*Exercise brief*.
Continue the legislation below on remitting offenders to youth courts and magistrates' courts, starting right after its last sentence. The data that follows the legislation is not part of it.

*Document extract*.
The “sending court” is the magistrates' court which sent the offender to the Crown Court for trial.

[F11(2A)If—

(a)the convicting court is a magistrates’ court, and

(b)that court commits the offender to the Crown Court for sentence,

the Crown Court may remit the offender to a youth court acting for the place where the convicting court sat.]

(3)If the convicting court is a youth court, it may remit the offender to another youth court.

(4)If the convicting court is a magistrates' court other than a youth court—

(a)it may remit the offender to a youth court, and

(b)must do so unless subsection (5) applies.

(5)This subsection applies where the convicting court—

(a)would be required by section 85(1)(a) to make a referral order if it did not remit the offender to a youth court, or

(b)is of the opinion that the case is one which can properly be dealt with by means of—

(i)an order for absolute discharge or an order for conditional discharge,

(ii)a fine, or

(iii)an order (under section 376) requiring the offender's parent or guardian to enter into a recognizance to take proper care of, and exercise proper control over, the offender,

with or without any other order that the court has power to make when making an order for absolute discharge or an order for conditional discharge.

(6)For the purposes of subsection (5)(b)(iii)—

(a)“care” and “control” are to be read in accordance with section 376(3) (binding over of parent or guardian), and

(b)section 404 (certain references to parent or guardian to be read as references to local authority) does not apply.

(7)Any remission of an offender under subsection (3) or (4) must be to a youth court acting for—

(a)the same place as the remitting court, or

(b)the place where the offender habitually resides.

(8)Where an offender is remitted to a youth court under this section, that court may deal with the offender in any way in which it could deal with the offender if it had convicted the offender of the offence.

(9)A court which remits an offender to a youth court under this section must provide the designated officer for the youth court with a certificate which—

(a)sets out the nature of the offence, and

(b)states—

(i)that the offender has been convicted of the offence, and

(ii)that the offender has been remitted for the purpose of being dealt with under subsection (8).

(10)A document which purports—

(a)to be a copy of an order made by a court under this section, and

(b)to be certified as a true copy by the designated officer for the court,

is to be evidence of the order.

Textual Amendments

Commencement Information

I23S. 25 in force at 1.12.2020 by S.I. 2020/1236, reg. 2

[F1225APower to remit adult offenders to magistrates’ courts for sentenceE+W

(1)This section applies where a person aged 18 or over, or a person who is not an individual—

(a)has been convicted of an offence by a magistrates’ court and committed to the Crown Court for sentence, or

(b)has been convicted of an offence (other than an offence triable only on indictment) by the Crown Court following a plea of guilty.

(2)The Crown Court may remit the offender to a magistrates’ court for sentence.

(3)In deciding whether to exercise the power in subsection (2), the Crown Court must—

(a)take into account any other offence before the Crown Court that appears to the court to be related to that offence (whether the same, or a different, person is accused or has been convicted of the other offence), and

(b)have regard to any allocation guidelines (or revised allocation guidelines) issued as definitive guidelines under section 122 of the Coroners and Justice Act 2009.

(4)There is no right of appeal against an order under subsection (2).]

Textual Amendments

26Remission by Crown Court to youth court [F13or other magistrates’ court]: custody or bail, and appealsE+W

(1)This section applies where the Crown Court remits an offender to a youth court under section 25 [F14or a magistrates’ court under section 25A].

*Study material*.
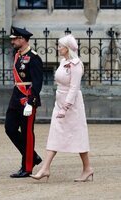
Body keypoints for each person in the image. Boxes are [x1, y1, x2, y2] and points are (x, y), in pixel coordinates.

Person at [30, 34, 94, 182]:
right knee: (55, 133)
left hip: (72, 106)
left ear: (68, 48)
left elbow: (74, 87)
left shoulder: (76, 64)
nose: (58, 48)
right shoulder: (63, 61)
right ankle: (45, 168)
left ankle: (87, 168)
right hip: (59, 103)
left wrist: (65, 107)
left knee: (78, 136)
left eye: (60, 46)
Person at [5, 26, 43, 178]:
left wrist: (31, 101)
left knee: (27, 133)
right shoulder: (18, 55)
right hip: (16, 96)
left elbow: (37, 82)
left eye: (14, 39)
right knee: (10, 128)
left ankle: (27, 166)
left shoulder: (34, 58)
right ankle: (33, 157)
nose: (12, 41)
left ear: (22, 39)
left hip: (27, 98)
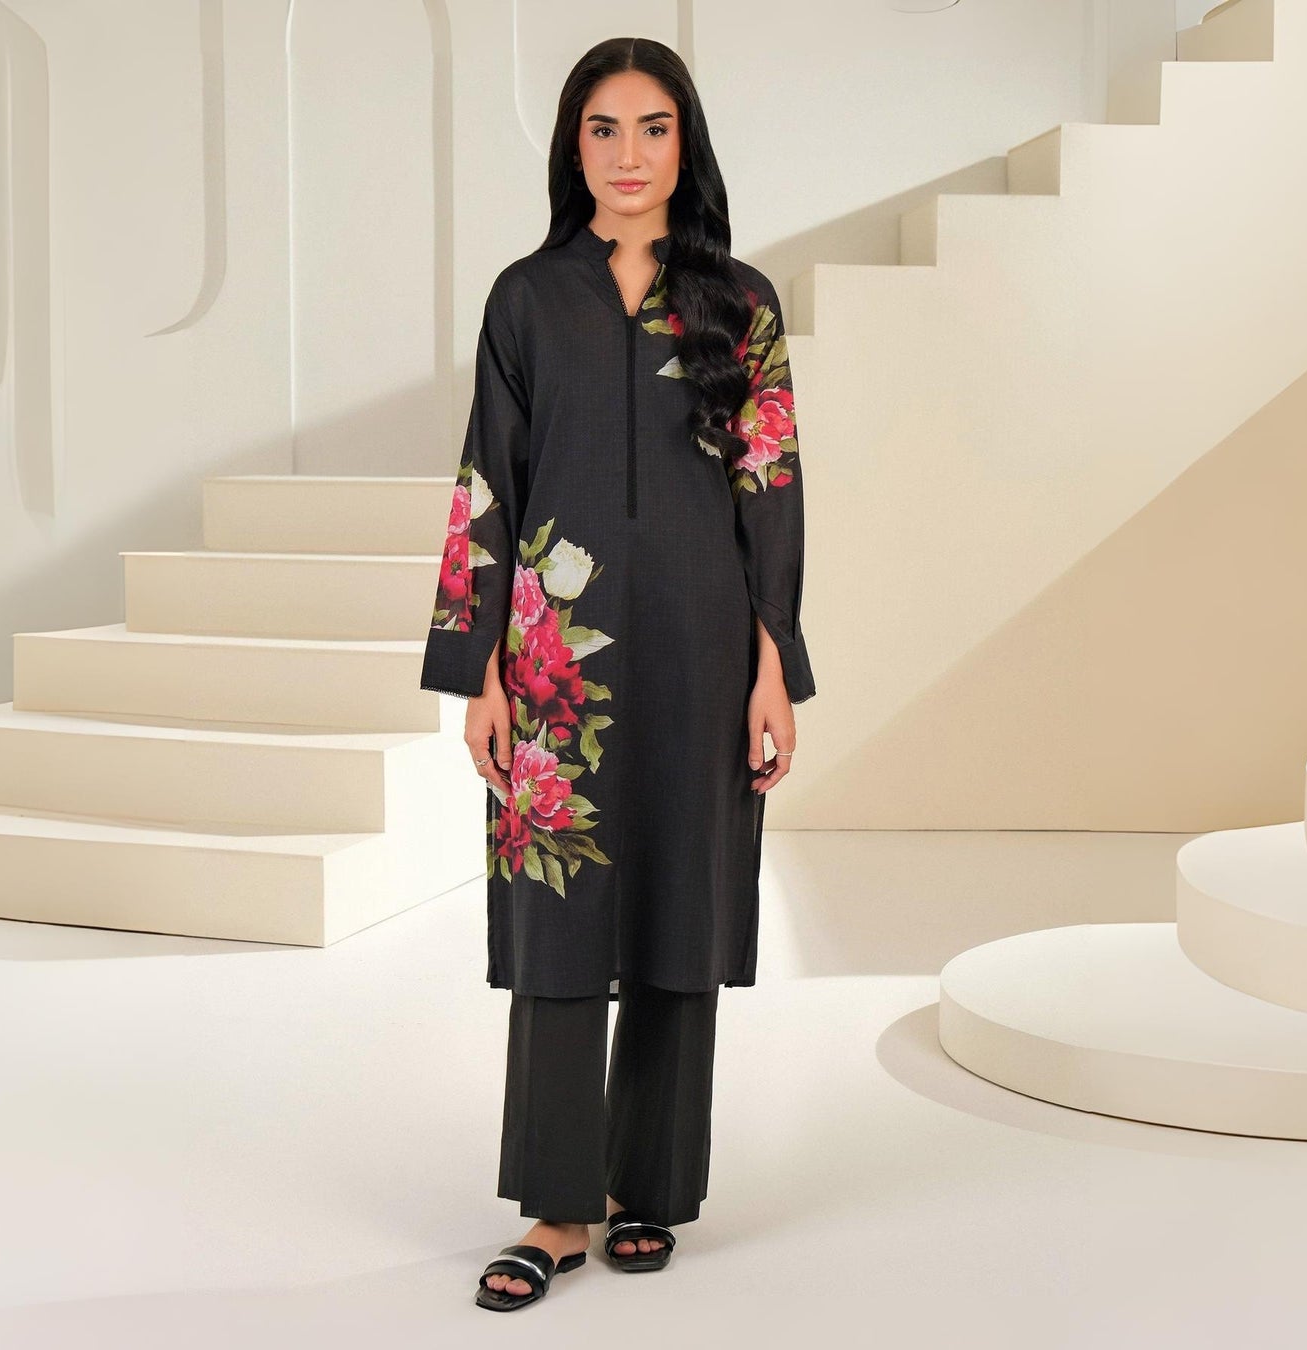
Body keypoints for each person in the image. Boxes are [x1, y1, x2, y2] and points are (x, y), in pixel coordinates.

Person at [416, 35, 816, 1314]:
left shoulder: (739, 303)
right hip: (558, 661)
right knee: (558, 914)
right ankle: (556, 1209)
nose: (628, 154)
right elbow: (487, 484)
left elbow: (772, 489)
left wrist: (774, 663)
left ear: (684, 144)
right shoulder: (527, 300)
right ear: (572, 146)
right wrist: (478, 671)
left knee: (681, 901)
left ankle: (650, 1189)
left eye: (652, 127)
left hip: (704, 649)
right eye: (603, 128)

*Answer to this problem*.
(2)The Crown Court may, subject to section 25 of the Criminal Justice and Public Order Act 1994 (restrictions on granting bail), give such directions as appear to be necessary—

(a)with respect to the custody of the offender, or

(b)for the offender's release on bail,

until the offender can appear or be brought before the youth court [F15or magistrates’ court].

(3)The offender—

(a)has no right of appeal against the order of remission, but

(b)has the same right of appeal against an order of the youth court [F16or magistrates’ court] as if convicted by that court.

Textual Amendments

Commencement Information

I24S. 26 in force at 1.12.2020 by S.I. 2020/1236, reg. 2

27Power of youth court to remit offender who attains age of 18 to magistrates' court other than youth court for sentenceE+W

(1)Subsection (2) applies where a person who appears or is brought before a youth court charged with an offence subsequently reaches the age of 18.

(2)The youth court may, at any time after conviction and before sentence, remit the offender for sentence to a magistrates' court other than a youth court (“the adult court”).

(3)Where an offender is remitted under subsection (2), the adult court may deal with the offender in any way in which it could deal with the offender if it had convicted the offender of the offence.

(4)Where an offender is remitted under subsection (2), section 25(4) (duty of adult magistrates' court to remit young offenders to youth court for sentence) does not apply to the adult court.

Commencement Information

I25S. 27 in force at 1.12.2020 by S.I. 2020/1236, reg. 2

28Power of magistrates' court to remit case to another magistrates' court for sentenceE+W

(1)Subsection (2) applies where—

(a)a person aged 18 or over has been convicted by a magistrates' court (“the convicting court”) of a relevant offence (“the present offence”),

(b)it appears to the convicting court that some other magistrates' court (“the other court”) has convicted the offender of another relevant offence in respect of which the other court has not—

(i)passed sentence on the offender,

(ii)committed the offender to the Crown Court for sentence, nor

(iii)dealt with the offender in any other way, and

(c)the other court consents to the offender's being remitted to it under this section.

(2)The convicting court may remit the offender to the other court to be dealt with in respect of the present offence by the other court instead of by the convicting court.

(3)In subsection (1), “relevant offence”, in relation to the convicting court or the other court, means an offence which is punishable by that court with—

(a)imprisonment, or

(b)driving disqualification.

For this purpose, an offence is punishable by a court with driving disqualification if the court has a power or duty to order the offender to be disqualified under section 34, 35 or 36 of the Road Traffic Offenders Act 1988 (disqualification for certain motoring offences) in respect of it.

(4)Where the convicting court remits the offender to the other court under this section the other court may deal with the offender in any way in which it could deal with the offender if it had convicted the offender of the present offence.

This is subject to subsection (7).

(5)The power conferred on the other court by subsection (4) includes, where applicable, the power to remit the offender under this section to another magistrates' court in respect of the present offence.

(6)Where the convicting court has remitted the offender under this section, the other court may remit the offender back to the convicting court; and where it does so subsections (4) and (5) (so far as applicable) apply with the necessary modifications.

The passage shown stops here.